The team pops smoke to cover their withdrawal and Martinez opens the gate to the street, leading the way out. But the quick reaction force has not reacted yet—there are no Bradleys in sight! Another sniper team has been overwatching them and their leader calls up, “Get back in the house! There are still guys on the street trying to kill you!” The teams move back inside the house, take up fighting positions, and wait.

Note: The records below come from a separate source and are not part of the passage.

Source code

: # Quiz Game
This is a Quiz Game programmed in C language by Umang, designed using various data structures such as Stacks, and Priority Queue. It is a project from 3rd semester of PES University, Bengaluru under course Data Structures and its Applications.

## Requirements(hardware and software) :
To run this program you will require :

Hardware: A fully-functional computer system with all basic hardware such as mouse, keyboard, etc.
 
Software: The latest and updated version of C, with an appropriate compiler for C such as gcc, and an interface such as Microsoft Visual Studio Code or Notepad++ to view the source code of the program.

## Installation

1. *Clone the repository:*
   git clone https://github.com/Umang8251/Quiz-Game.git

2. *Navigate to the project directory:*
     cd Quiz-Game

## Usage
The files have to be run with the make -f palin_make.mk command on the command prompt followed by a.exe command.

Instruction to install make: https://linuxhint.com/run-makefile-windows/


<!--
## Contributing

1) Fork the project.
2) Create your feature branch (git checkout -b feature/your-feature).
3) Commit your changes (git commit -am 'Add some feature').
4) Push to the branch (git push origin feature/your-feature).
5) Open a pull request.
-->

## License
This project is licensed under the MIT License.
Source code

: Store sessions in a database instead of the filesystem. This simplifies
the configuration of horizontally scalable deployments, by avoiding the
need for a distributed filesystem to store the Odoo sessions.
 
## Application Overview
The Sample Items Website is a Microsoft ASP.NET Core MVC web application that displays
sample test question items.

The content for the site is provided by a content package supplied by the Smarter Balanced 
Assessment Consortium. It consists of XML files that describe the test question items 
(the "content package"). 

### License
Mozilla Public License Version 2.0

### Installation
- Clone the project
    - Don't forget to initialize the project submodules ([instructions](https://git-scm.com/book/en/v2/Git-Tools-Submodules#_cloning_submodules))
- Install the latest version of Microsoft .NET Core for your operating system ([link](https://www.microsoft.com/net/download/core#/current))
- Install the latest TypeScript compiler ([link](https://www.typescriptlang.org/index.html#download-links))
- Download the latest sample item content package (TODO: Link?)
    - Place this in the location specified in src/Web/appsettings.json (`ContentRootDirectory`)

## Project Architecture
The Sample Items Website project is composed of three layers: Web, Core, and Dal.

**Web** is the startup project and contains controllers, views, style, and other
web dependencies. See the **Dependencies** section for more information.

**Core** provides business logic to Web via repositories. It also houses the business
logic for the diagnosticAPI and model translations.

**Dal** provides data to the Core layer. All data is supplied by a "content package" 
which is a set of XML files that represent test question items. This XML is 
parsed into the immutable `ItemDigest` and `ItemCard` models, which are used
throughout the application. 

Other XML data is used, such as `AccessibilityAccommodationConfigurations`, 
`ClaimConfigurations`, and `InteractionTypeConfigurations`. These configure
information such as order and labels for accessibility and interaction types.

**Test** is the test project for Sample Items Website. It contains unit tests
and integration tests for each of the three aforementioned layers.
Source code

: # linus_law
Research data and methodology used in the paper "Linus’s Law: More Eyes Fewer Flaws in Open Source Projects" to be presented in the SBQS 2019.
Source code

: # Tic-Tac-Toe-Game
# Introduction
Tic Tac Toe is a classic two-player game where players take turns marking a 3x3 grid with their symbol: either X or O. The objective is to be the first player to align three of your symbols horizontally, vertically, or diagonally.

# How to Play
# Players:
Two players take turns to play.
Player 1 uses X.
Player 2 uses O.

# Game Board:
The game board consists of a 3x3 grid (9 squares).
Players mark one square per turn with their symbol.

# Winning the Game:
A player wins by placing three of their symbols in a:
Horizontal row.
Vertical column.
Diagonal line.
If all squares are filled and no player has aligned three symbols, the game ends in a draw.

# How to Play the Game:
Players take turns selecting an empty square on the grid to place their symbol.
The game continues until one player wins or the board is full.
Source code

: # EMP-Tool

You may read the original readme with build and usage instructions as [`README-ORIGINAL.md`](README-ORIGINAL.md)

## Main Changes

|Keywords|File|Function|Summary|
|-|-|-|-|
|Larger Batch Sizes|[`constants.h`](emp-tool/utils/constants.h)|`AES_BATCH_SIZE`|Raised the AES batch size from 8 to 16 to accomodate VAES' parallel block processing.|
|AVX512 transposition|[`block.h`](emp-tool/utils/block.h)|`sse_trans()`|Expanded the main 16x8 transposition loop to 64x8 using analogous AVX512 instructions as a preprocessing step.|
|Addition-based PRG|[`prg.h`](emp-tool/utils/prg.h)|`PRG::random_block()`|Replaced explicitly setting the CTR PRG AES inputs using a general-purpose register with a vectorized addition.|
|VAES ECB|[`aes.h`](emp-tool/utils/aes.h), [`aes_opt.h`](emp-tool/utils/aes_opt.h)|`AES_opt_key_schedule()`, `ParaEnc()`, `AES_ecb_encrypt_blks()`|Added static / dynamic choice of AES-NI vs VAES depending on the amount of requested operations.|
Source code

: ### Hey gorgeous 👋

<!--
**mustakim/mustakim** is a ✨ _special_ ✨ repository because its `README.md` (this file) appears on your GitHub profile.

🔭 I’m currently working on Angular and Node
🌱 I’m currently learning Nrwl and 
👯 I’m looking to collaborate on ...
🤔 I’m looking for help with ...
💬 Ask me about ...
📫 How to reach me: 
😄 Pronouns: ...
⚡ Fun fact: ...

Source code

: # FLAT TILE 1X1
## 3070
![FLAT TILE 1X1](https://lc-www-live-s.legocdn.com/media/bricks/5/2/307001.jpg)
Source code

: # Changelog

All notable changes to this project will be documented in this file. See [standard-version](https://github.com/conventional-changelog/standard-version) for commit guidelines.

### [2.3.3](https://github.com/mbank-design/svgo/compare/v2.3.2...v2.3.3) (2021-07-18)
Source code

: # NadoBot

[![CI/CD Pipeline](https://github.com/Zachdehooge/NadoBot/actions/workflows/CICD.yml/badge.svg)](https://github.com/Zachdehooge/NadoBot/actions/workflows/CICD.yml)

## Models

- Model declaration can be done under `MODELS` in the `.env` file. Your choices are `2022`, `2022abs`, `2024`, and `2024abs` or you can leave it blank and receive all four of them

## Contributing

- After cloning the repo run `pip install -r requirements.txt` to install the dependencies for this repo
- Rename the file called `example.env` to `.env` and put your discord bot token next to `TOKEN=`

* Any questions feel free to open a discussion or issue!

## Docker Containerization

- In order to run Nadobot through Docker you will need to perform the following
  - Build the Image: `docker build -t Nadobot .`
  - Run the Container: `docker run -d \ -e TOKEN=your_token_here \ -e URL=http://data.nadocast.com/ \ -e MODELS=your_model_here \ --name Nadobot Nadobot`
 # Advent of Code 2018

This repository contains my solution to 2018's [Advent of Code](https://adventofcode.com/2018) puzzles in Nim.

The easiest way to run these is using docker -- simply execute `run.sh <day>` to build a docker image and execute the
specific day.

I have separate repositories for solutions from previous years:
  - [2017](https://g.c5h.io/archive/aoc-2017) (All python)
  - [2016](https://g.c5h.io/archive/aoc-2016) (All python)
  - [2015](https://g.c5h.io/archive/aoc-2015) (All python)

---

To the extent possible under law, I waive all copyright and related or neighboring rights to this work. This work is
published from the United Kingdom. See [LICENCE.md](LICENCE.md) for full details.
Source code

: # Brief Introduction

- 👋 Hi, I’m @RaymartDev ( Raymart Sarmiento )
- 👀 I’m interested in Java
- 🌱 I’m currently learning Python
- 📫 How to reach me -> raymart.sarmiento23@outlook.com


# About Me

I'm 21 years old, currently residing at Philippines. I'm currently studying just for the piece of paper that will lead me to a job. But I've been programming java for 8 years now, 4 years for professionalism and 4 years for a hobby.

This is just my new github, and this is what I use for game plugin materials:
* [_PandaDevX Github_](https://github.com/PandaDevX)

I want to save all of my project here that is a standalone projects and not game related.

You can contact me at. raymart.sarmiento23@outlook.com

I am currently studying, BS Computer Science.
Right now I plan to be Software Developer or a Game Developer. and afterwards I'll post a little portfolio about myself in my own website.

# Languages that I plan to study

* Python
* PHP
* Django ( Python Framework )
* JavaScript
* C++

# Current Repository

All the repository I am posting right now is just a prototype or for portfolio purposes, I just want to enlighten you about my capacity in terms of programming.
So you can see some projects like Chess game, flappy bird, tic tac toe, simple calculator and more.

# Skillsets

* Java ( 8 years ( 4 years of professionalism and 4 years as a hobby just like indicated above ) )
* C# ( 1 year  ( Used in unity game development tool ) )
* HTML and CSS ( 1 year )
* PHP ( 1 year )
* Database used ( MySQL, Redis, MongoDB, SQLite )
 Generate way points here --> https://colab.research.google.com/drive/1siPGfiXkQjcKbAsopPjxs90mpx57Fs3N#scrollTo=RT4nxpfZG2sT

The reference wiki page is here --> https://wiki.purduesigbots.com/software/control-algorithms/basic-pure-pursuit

After thirty tense minutes, the Bradleys and the QRF can be heard rolling into the area, but the commander of the QRF doesn’t want to bring his vehicles into the immediate battle area and they stop about two hundred meters away. The snipers and security team will have to make a run for them.
Again Martinez opens the gate and leads the way into the street. Not far away, between them and the Bradleys, is the man who placed the IED. Martinez approaches the body, moving quickly but alert for hostile action. It comes from an unexpected place—the man on the bike, who had placed the IED, sits up as the sergeant approaches.
He reaches under his shirt for something, looks Martinez in the eye, and calls out, “Mister!”
Thinking that he is about to trigger the IED or pull out a weapon, Martinez pumps several quick shots into his chest from a range of three feet. The man on the bike falls back to the street as Martinez runs past.
As Shadow Four scrambles toward safety, it is their turn to be engaged. Heavy machine-gun fire from an unseen insurgent weapon begins to pepper the street. Two of the security team find a target, part of the IED emplacement team providing support, and they pause long enough to engage the enemy with their weapons and quickly win their part of the fight. The Bradleys open up with their machine guns in response while the Americans dash across the street and up the open ramps of the armored vehicles to safety.
This is one sniper mission by one team in one place at one time. A very few rounds of ammunition have been expended, one insurgent IED emplacement team has been slain, one message has been delivered to the enemy in Ramadi. It is a little victory that will never be reported on CNN or in The New York Times, by warriors who are almost invisible and almost anonymous even within their battalion and brigade. But little missions like Shadow Four’s are, with variations, being repeated all over what war fighters today call their battle space, and the cumulative effect is profound.
Sniper operations, weapons, and missions have become a critical part of modern combat. The chapters that follow are a report on current doctrine, training, weapons, and execution of real-world sniper missions, often in the voice of real-world snipers. At a time when a very tiny percentage of military personnel ever actually see an enemy combatant, the snipers whose voices are presented in this book have (with one exception) methodically slain dozens of enemy personnel. Their weapons and tactics are not new, but they are perhaps the most feared and respected by enemy soldiers.